YOUR INSTRUCTIONS >> Output every record below exactly.

DATA SECTION >>
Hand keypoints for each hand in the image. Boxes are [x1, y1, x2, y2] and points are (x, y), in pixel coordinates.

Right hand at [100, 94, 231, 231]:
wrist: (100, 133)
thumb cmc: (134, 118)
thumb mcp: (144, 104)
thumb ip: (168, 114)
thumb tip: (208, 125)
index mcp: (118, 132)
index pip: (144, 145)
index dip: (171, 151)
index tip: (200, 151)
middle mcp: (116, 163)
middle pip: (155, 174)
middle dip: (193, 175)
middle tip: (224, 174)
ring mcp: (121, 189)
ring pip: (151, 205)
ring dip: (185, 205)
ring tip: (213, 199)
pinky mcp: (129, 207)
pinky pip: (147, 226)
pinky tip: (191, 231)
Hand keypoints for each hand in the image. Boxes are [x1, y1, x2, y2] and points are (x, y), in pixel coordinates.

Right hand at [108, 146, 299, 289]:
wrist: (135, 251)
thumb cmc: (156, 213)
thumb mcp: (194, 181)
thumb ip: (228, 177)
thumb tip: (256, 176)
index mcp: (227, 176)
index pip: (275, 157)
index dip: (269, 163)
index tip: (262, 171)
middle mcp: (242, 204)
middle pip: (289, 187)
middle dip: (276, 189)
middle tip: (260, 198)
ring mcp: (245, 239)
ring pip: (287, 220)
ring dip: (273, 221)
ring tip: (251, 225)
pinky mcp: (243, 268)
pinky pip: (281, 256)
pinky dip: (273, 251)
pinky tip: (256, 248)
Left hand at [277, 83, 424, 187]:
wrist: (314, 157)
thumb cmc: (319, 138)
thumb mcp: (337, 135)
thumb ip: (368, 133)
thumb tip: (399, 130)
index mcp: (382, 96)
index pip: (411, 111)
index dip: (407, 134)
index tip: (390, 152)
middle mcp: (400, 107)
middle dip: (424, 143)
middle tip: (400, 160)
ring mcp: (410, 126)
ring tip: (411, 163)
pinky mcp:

SOLUTION FOR THIS EXERCISE >>
Hand keypoints for each hand in the image. Boxes are [x1, y1, x2, y2] and points are (x, y), in pixel coordinates.

Right hand at [100, 94, 231, 231]:
wrist: (100, 133)
thumb cmc: (134, 118)
thumb mcp: (144, 104)
thumb ip: (168, 114)
thumb tip: (208, 125)
index mcp: (118, 132)
index pip: (144, 145)
index dip: (171, 151)
index tip: (200, 151)
middle mcp: (116, 163)
middle pip: (155, 174)
middle dip: (193, 175)
middle tip: (224, 174)
ring mcp: (121, 189)
ring pip: (151, 205)
ring dip: (185, 205)
ring tip: (213, 199)
pinky mcp: (129, 207)
pinky pip: (147, 226)
pinky tip: (191, 231)
Hand keypoints for each hand in the image. Boxes are [x1, y1, x2, y2] and points are (x, y), in pixel coordinates.

Right hand at [108, 146, 299, 289]:
wrist: (135, 251)
thumb cmc: (156, 213)
thumb mcp: (194, 181)
thumb ip: (228, 177)
thumb tip: (256, 176)
index mcp: (227, 176)
index pip: (275, 157)
index dip: (269, 163)
index tip: (262, 171)
middle mcp: (242, 204)
middle pip: (289, 187)
middle dip: (276, 189)
middle tip: (260, 198)
ring mcp: (245, 239)
ring pip: (287, 220)
ring dip: (273, 221)
ring tip: (251, 225)
pinky mcp: (243, 268)
pinky pip: (281, 256)
pinky dip: (273, 251)
pinky tip: (256, 248)
Left hand at [277, 83, 424, 187]:
wrist: (314, 157)
thumb cmc: (319, 138)
thumb mcp: (337, 135)
thumb ip: (368, 133)
thumb tip: (399, 130)
index mcp: (382, 96)
index pip: (411, 111)
index dip: (407, 134)
index tip: (390, 152)
middle mcp: (400, 107)
middle dip: (424, 143)
middle tip: (400, 160)
ring mcp: (410, 126)
ring tip: (411, 163)
pinky mcp:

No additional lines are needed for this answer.